Vilasini Natyam – Bharatam of Telugu Temple and Court Dancers 

After authoring The World of Kuchipoodi Dance, a seminal text on this dance form, Padma Bhushan recipient Swapnasundari recently launched Vilasini Natyam-Bharatam of Telugu Temple and Court Dancers. A pioneer in the Indian classical dance styles of bharatanatyam and koochipudi, Vilasini Natyam is Swapnasundari’s magnum opus devoted to the tradition of temple dancing and its carriers, the Andhra Kalaavanthulu (the Devadasis).

Vilasini Natyam, as she explains, is a term coined in 1995 by the late Telugu scholar, poet and cultural historian, Dr Arudra. It was announced at a public function in Chennai at the 400-year-old Ranganatha Swamy Temple, which had reinstated ritual dance to regular worship for the first time since Independence. 

The author begins by stating her identity as a Telugu artist and her belief that the heritage of Andhra has not had the recognition it deserves. She gives the example of the 1881 Madras Presidency census report, which clubbed all dancers under the term ‘Tanjore’ to the dilution of the identity of the Telugu temple dancers. Through interviews and direct documentation of demonstrations by hereditary dancers the author establishes the unique identity of the Telegu tradition. In this task she also researched rare books and manuscripts, held in public and private collections.

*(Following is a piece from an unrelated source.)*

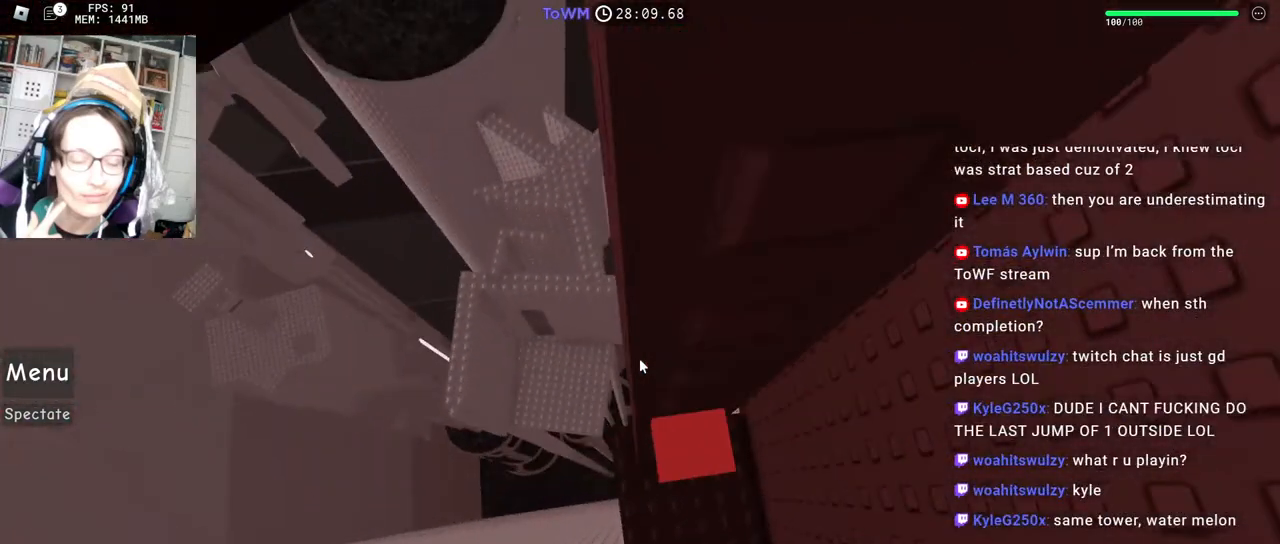
{"keys": [], "mouse": ["right"], "events": [[17, "w", "up"], [83, "d", "down"], [100, "w", "down"], [150, "d", "up"], [167, "w", "up"], [317, "mouse_wheel", "down"], [417, "mouse_wheel", "up"]]}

In ten well-presented chapters the author traces the development of the form against the political and social changes as well as devoting some chapters exclusively to technique. In the chapters Bhumika and Charitraka she describes the roles and duties of temple dancers and how these compared with the practices of Greece, Cyprus, Egypt, Syria, and Mesopotamia that also employed young girls to dance in the service of gods. She recounts the 10-12th century, which was ‘a glorious period for the dance as women vied for a position in temples, due to socio economic reasons’, and the 18th century, which witnessed the rise of European colonialism, which was responsible for the ‘corruption of Natya or dance to Nautch’, a vulgarised form that started the decline. Finally, she describes the dismal decay of temple dance from the middle of the 20th century, when under the Anti Devadasi Act of 1947, the practice was outlawed and the dis-enfranchised dancers had no means of holding on to their art form or earning their bread. 

The text pitches back and forth over the centuries to add interesting dimension such as the migration and travels of Telugu scholars, musicians, poets and artistes. This had a major impact on the cultural expressions outside the Andhra mainland – as far as Delhi in the North, leading to the propagation, assimilation and perhaps dilution of the Andhra traditions. 

The chapters on Angikam and Satvika are a delight for every dance lover as she elaborates the training, technique and repertoire of Vilasini Natyam, distinguishing between the material performed in temples from that danced at the royal courts. Interesting nuggets are highlighted such as abhinaya classes held in late evenings to enable the dancer to perform subtle nuances in the light of an oil lamp, and the use of manodharma (improvisation). She also describes the creation of ‘mezuvani javalis’ or songs deployed in abhinaya sequences which were created for the Muslim landed gentry patrons and so called ‘company javelis’, influenced by Western popular songs for the entertainment of the East India Company officials. 

In the chapter on Rupika she details the ornaments, dress, toiletries, make-up and hair-styles used in the Vilasini form as well as by the womenfolk in those centuries, with meticulous drawings and photographs. 

Her last chapter Nivedika, interestingly points out how the male offspring of the Telugu Devadasis forbade their females from dancing, while ironically, pursuing their artistic interests to become popular musicians, actors and film directors. 

Swapnasundari is an artful literary stylist. She has penned a definitive, vivid and convincing academic record of the Andhra temple dance traditions. With ten chapters, equally proportioned across 158 pages, enhanced by illustrations and over 200 photographs (many of which appear in print for the first time), the book is a sumptuous delight.

Early in the text, Swapnasundari quotes Joseph Campbell – ‘Your sacred space is where you find yourself again and again’. It’s a sentiment that most succinctly sums up the book.